Task data START

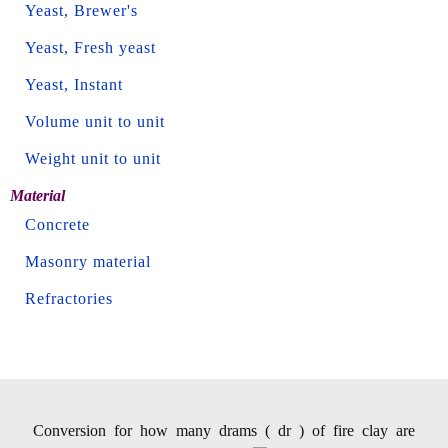
Yeast, Brewer's
Yeast, Fresh yeast
Yeast, Instant
Volume unit to unit
Weight unit to unit
Material
Concrete
Masonry material
Refractories
Conversion for how many drams ( dr ) of fire clay are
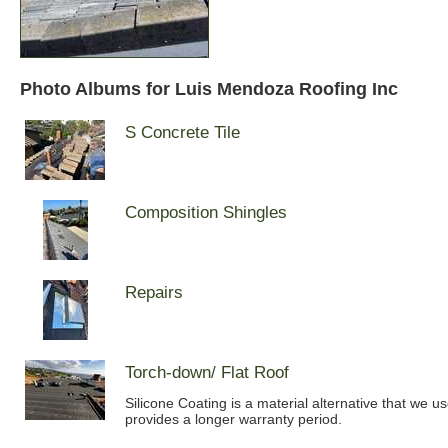
Photo Albums for Luis Mendoza Roofing Inc
S Concrete Tile
Composition Shingles
Repairs
Torch-down/ Flat Roof
Silicone Coating is a material alternative that we u
provides a longer warranty period.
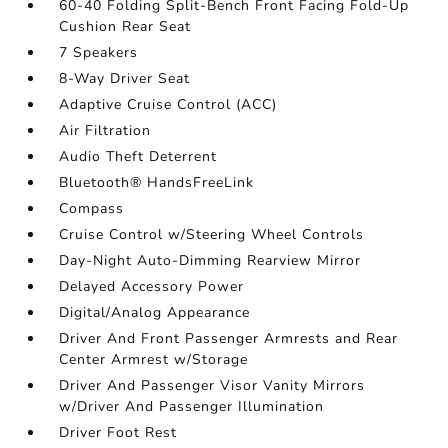
60-40 Folding Split-Bench Front Facing Fold-Up
Cushion Rear Seat
7 Speakers
8-Way Driver Seat
Adaptive Cruise Control (ACC)
Air Filtration
Audio Theft Deterrent
Bluetooth® HandsFreeLink
Compass
Cruise Control w/Steering Wheel Controls
Day-Night Auto-Dimming Rearview Mirror
Delayed Accessory Power
Digital/Analog Appearance
Driver And Front Passenger Armrests and Rear
Center Armrest w/Storage
Driver And Passenger Visor Vanity Mirrors
w/Driver And Passenger Illumination
Driver Foot Rest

Task data END

The problem:
Rewrite every line of the listing above as a Markdown table with the columns "Row" and "Line", numbering the rows and skipping any blank lines. Leave the pictures out of the table.

Result of this task:
| Row | Line |
|---|---|
| 1 | Yeast, Brewer's |
| 2 | Yeast, Fresh yeast |
| 3 | Yeast, Instant |
| 4 | Volume unit to unit |
| 5 | Weight unit to unit |
| 6 | Material |
| 7 | Concrete |
| 8 | Masonry material |
| 9 | Refractories |
| 10 | Conversion for how many drams ( dr ) of fire clay are |
| 11 | Photo Albums for Luis Mendoza Roofing Inc |
| 12 | S Concrete Tile |
| 13 | Composition Shingles |
| 14 | Repairs |
| 15 | Torch-down/ Flat Roof |
| 16 | Silicone Coating is a material alternative that we u |
| 17 | provides a longer warranty period. |
| 18 | 60-40 Folding Split-Bench Front Facing Fold-Up |
| 19 | Cushion Rear Seat |
| 20 | 7 Speakers |
| 21 | 8-Way Driver Seat |
| 22 | Adaptive Cruise Control (ACC) |
| 23 | Air Filtration |
| 24 | Audio Theft Deterrent |
| 25 | Bluetooth® HandsFreeLink |
| 26 | Compass |
| 27 | Cruise Control w/Steering Wheel Controls |
| 28 | Day-Night Auto-Dimming Rearview Mirror |
| 29 | Delayed Accessory Power |
| 30 | Digital/Analog Appearance |
| 31 | Driver And Front Passenger Armrests and Rear |
| 32 | Center Armrest w/Storage |
| 33 | Driver And Passenger Visor Vanity Mirrors |
| 34 | w/Driver And Passenger Illumination |
| 35 | Driver Foot Rest |